An ice house is a building used to store ice all year round. Ice was transported from lakes, ponds and rivers in winter by wheelbarrows or small carts. It was packed into the ice house and then stamped on to form a solid mass. Sometimes salt was added to aid the freezing process. When ice is packed together into a large mass, the relatively small surface area slows down rate of thawing. It was then covered with a layer of straw to insulate it. The ice would stay frozen for up to two years. Sometimes foods such as meat, fish, butter and fruit were stored in the icehouse.
The most popular location for ice houses was the bank of a stream or pond and not too far from an estate road. Almost all icehouses on country estates have an entrance, a passage, a vault and a drain (for meltwater, in the base of the vault). Most ice houses had roofs of either earth or thatch. Some ice houses had a chute in the roof above the centre of the vault to allow ice to be unloaded from above. Only a few ice houses were designed to be landscape features in the gardens of country houses.
Ice was stored in icehouses for use in the kitchens and dining rooms of stately homes. When ice was needed it was chipped out and taken to the house. It was washed and placed in wine coolers and ice buckets to cool drinks and make iced desserts. Fruit, fish and game were also laid on beds of ice to keep them fresh.
One of the first recorded ice houses in Britain was built in Greenwich, London in 1619. The idea for ice houses probably originated in France and Italy. About 3,000 ice houses were eventually built in Britain and by the mid 19th century most country houses had at least one. The majority of ice houses were built between 1750 and 1875. They were also built for commercial use, e.g. for packing and transporting fish or meat, for the manufacture of ice cream or for the sale of ice for domestic use.

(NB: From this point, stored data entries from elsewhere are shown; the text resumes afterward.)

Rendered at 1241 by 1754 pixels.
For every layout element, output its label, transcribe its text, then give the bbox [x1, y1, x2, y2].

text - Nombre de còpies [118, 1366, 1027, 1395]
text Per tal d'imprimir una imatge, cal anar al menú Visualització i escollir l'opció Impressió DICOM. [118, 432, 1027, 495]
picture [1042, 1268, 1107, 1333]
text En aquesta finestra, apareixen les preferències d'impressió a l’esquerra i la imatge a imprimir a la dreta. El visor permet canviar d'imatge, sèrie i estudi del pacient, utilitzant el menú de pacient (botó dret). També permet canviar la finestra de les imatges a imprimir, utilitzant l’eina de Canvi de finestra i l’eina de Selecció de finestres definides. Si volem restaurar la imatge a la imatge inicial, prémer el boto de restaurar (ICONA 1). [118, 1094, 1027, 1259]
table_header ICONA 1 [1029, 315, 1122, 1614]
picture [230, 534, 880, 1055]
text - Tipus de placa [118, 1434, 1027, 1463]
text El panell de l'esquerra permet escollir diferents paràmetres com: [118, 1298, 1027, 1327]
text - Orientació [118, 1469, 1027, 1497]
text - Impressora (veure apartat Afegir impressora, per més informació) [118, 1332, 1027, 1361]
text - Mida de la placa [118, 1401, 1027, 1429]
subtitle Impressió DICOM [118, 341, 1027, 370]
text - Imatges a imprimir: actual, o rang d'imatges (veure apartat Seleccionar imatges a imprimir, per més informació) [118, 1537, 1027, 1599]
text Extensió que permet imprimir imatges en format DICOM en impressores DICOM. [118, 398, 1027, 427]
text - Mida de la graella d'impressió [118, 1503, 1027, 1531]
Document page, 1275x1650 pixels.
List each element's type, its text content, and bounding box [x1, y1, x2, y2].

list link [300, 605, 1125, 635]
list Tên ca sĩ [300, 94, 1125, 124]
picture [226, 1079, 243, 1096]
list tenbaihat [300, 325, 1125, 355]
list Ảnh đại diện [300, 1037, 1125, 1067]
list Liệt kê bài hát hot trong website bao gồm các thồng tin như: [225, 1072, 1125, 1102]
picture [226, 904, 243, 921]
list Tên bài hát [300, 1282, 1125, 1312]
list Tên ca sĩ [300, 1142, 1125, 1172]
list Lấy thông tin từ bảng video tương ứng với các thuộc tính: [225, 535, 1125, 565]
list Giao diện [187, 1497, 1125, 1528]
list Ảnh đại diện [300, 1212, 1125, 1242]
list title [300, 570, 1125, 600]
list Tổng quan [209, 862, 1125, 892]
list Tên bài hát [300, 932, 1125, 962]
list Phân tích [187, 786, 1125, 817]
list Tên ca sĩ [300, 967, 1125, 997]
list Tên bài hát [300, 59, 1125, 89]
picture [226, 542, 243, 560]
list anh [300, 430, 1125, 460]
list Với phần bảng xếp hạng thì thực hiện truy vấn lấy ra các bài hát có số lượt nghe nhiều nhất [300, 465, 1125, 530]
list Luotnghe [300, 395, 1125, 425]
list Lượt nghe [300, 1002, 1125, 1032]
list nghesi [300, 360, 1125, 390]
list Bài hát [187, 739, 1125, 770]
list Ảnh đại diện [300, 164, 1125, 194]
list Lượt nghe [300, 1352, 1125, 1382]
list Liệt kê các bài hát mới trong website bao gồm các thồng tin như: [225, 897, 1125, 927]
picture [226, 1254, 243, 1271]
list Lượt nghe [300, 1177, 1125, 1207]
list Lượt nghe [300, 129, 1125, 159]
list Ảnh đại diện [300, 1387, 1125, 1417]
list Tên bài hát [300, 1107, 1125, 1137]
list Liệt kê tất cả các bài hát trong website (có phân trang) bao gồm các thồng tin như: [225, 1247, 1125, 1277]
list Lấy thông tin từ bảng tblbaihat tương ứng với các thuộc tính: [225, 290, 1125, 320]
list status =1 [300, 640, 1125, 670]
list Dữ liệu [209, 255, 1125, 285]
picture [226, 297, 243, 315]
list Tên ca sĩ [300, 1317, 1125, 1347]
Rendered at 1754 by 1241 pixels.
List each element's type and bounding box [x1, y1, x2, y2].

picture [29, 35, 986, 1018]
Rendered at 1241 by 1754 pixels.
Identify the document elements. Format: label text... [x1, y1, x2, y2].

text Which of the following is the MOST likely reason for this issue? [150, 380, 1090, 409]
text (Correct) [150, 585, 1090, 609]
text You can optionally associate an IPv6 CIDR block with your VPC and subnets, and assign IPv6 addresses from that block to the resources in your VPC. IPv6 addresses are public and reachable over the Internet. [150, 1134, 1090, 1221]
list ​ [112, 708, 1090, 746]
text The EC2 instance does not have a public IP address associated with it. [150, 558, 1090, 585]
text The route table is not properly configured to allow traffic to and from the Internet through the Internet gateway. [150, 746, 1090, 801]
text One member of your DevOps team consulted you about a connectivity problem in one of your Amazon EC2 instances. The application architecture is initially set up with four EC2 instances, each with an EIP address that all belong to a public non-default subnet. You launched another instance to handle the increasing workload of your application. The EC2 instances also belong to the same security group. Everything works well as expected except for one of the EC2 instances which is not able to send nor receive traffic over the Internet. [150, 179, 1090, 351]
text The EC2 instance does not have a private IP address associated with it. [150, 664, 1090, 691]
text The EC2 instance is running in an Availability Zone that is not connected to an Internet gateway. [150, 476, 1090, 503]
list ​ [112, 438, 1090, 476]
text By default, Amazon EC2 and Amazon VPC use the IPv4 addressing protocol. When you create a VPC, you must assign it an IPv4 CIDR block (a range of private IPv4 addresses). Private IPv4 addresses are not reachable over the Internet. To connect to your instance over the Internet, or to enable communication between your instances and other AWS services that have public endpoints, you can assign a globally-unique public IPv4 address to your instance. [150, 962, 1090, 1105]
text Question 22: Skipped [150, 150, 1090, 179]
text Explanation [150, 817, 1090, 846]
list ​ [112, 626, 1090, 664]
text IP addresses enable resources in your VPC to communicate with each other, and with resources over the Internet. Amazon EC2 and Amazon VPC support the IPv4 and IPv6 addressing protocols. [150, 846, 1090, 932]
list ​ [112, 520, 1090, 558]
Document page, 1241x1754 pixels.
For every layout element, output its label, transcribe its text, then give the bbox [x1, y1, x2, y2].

From the 1840s crystal clear ice was imported into Britain from the USA, especially from Wenham Lake near Boston in Massachusetts, and later from Norway. Ice houses continued to be used until the late 19th century when ice making machines and refrigerators became available.
There are very few icehouses in Somerset that are accessible to the public. Montacute and Prior Park, which are both owned by the National Trust have ice houses. You can see the mound of the East Coker icehouse from a public footpath that runs close by. Nynehead Court has a very large ice house and the gardens are open to the public on certain days of the week but you need to book your visit in advance. There is an icehouse in a wood on the Ashton Court estate.
Montacute icehouse was built in the late 18th or early 19th century. It has a Latin inscription over the door: "in superet Glacies frondeat atque Nives", which means "freshness springs from the ice and snow." It is situated halfway between the kitchens and the ponds in the park.
Entrance to Montacute Ice House
Looking down in to Montacute Ice House
Entrance to Montacute Ice House from inside
Diagram showing a cross-section of Montacute Ice House
Cut-away diagram of Montacute Ice House
East Coker Ice House
The ice house at Nynehead Court was built in 1803. It is made of brick and has an iron drain cover at the base. There appears to have once been an entrance on the north side, but the current entrance way is on the south side. It would probably have had 2 or 3 doors originally to act as insulation between the warmer air outside and the cool air inside the ice house, but it currently has none. The ice house was filled with rubbish at some point after the 1950s, but it was emptied out and restored in 1995 by Taunton Deane Borough Council.